Lacrosse Parent Guide

Parent Guide explained in plain English for parents learning Lacrosse.

Required equipment varies by format

Lacrosse gear is not identical across boys, girls, box, field, and age groups.

Ask the coach for the required list before buying upgrades. Common items may include a stick, mouthguard, cleats or court shoes, helmet, gloves, pads, goggles, goalie gear, or gender- and league-specific protective equipment.

Age group: All youth levels

Topic: Equipment

Mouthguards are a must-check item

Many youth leagues require a properly fitted mouthguard for practices and games.

Keep a backup in the bag if the league allows. A missing or chewed-up mouthguard can keep a player from participating until it is corrected.

Age group: All youth levels

Topic: Mouthguards

Stick checks prevent game-day surprises

Stick length, pocket depth, strings, and head shape may be checked under local rules.

Ask the coach what is legal for your child's division. A stick that works for backyard play may still need adjustment before a game.

Age group: All youth levels

Topic: Stick checks

Contact expectations should be clear before game day

Youth contact rules vary widely, especially between boys and girls formats and between younger and older divisions.

Ask whether the league allows body checking, stick checking, limited contact, or no-check play.
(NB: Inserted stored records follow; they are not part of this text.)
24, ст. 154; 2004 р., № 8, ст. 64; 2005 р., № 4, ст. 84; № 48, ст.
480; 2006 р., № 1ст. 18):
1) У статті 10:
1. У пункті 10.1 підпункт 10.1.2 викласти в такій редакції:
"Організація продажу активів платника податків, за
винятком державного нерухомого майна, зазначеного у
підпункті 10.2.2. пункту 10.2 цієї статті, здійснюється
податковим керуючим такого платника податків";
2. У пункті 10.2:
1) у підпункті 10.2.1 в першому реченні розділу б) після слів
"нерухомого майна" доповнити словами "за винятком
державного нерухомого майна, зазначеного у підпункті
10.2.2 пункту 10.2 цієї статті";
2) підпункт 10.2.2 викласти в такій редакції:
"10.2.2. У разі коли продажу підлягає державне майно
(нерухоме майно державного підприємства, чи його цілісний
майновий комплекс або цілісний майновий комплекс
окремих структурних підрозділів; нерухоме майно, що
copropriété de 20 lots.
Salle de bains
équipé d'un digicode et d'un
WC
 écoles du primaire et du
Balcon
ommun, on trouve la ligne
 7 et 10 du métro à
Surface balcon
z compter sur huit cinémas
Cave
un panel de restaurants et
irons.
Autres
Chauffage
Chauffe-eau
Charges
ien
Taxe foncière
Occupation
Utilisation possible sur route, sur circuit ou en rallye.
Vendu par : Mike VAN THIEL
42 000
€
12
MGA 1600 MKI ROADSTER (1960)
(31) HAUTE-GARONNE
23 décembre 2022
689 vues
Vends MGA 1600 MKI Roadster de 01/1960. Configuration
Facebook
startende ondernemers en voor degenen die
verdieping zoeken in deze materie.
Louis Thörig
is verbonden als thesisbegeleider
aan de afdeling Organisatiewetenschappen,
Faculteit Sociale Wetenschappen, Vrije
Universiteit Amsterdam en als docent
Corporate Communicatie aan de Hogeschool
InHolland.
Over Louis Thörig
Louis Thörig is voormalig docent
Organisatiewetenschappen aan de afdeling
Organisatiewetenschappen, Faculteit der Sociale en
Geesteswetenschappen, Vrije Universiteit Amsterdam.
This helps you understand whistles without assuming every format is the same.

Age group: All youth levels

Topic: Contact

Plan for weather and field conditions

Lacrosse is often played outside in spring weather, so families may deal with cold rain, heat, wind, muddy fields, or lightning delays.

Pack water, layers, sunscreen, and a dry change when needed. Follow league and site decisions about weather stoppages instead of guessing from the sideline.

Age group: All youth levels

Topic: Weather

Give the sideline room

Lacrosse players, sticks, balls, and substitutions can move fast near the sideline.

Stay behind the required boundary, keep younger siblings clear of team areas, and avoid standing near substitution space or end lines where missed shots may travel.

Age group: All youth levels

Topic: Sideline safety

How to ask about league rules

Good questions are specific and calm: what format are we playing, what contact is allowed, and how are restarts handled?

Ask coaches before or after practice rather than during live play. Useful topics include checking limits, crease rules, offsides, substitution patterns, required gear, and penalty consequences.

Age group: All youth levels

Topic: Coach communication

Cheer the work that wins possessions

Ground balls, spacing, passing lanes, defensive support, and smart clears are worth cheering even when they do not lead directly to a goal.

Positive sideline energy helps players keep competing after dropped passes or turnovers. Avoid yelling instructions while players are listening for coaches and officials.

Age group: All youth levels

Topic: Sideline behavior

Support goalies with perspective

Goalies face close shots, rebounds, traffic near the crease, and quick restarts.

A goal allowed is rarely only one player's fault. Encourage the whole team to clear rebounds, mark cutters, communicate, and reset after a goal.

Age group: All youth levels

Topic: Goalie support

After the game, ask simple questions

Helpful post-game questions focus on learning rather than blame.

Try asking what ground ball felt good, what pass worked, what rule was confusing, and what the coach wants next. Lacrosse rewards steady improvement in small skills.